Opponents of Hochul’s Move to Halt Congestion Pricing May Go to Court

Gov. Kathy Hochul of New York may believe she has the power to unilaterally shut down the nation’s first congestion pricing scheme, which was slated to pump $1 billion a year into the coffers of the nation’s largest transit system.

Not everyone thinks she’s right, and her opponents are eager to prove their case in court.

The New York City comptroller, Brad Lander, has assembled a collection of stakeholders to develop a legal strategy that would underpin one or more lawsuits seeking to get the central business district toll program back on track.

Mr. Lander is planning to outline the likely avenues of litigation at a news conference on Wednesday. The gathering underscores the swelling outrage among environmental and transportation advocates who have spent years persuading the government to enact tolls on drivers entering Manhattan’s core — only to see Ms.

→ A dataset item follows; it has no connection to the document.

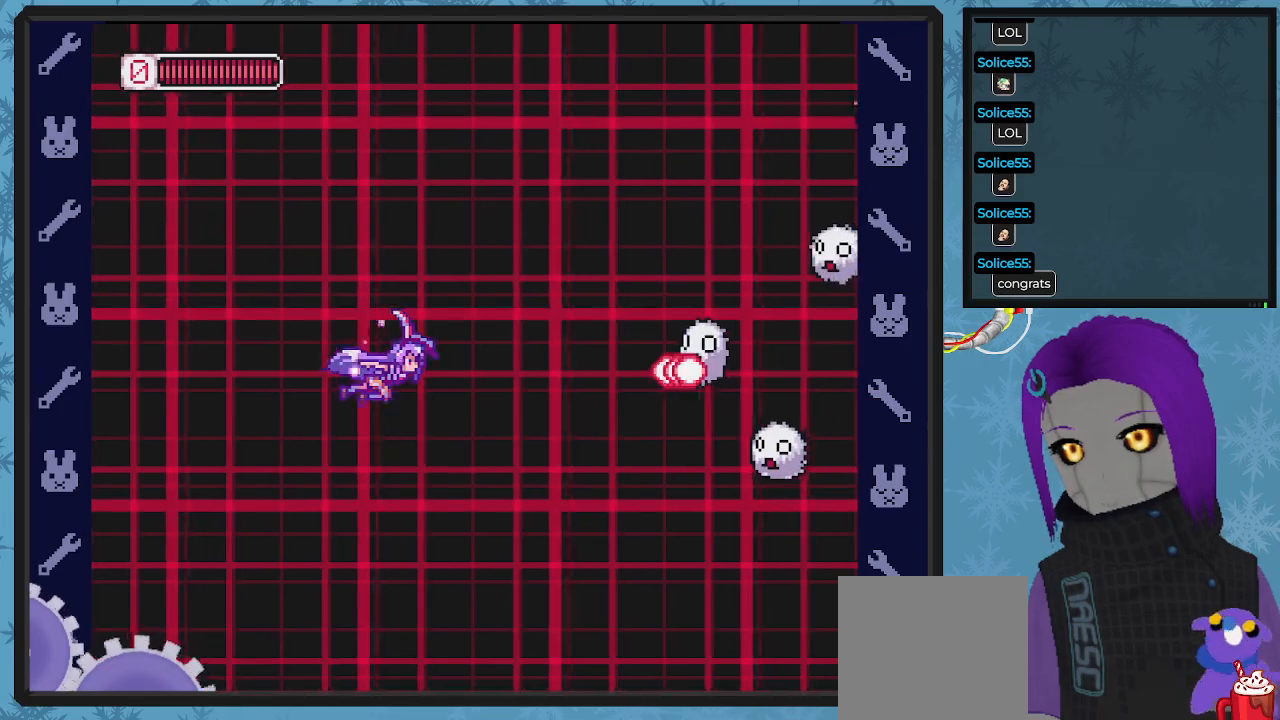
{"buttons": ["X", "DPAD_DOWN"], "left_stick": "center", "events": [[33, "DPAD_LEFT", "down"], [400, "DPAD_DOWN", "down"], [433, "DPAD_LEFT", "up"]]}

Hochul abruptly halt the plan less than a month before it was to go into effect.

Michael Gerrard, a prominent environmental lawyer at Columbia University, is spearheading the coalition’s legal strategy, alongside a New York University law professor, Roderick Hills, and Eric A. Goldstein, a senior attorney at the Natural Resources Defense Council.

Mr. Gerrard said the group believes Ms. Hochul may have violated a litany of laws, including the 2019 statute that the State Legislature passed and then-Gov. Andrew Cuomo signed saying that the Metropolitan Transportation Authority “shall” implement the congestion pricing program.

“It creates a mandatory duty, and it doesn’t give the governor the authority to cancel it,” he said. “We believe that the governor broke the law by putting an indefinite hold on congestion pricing.”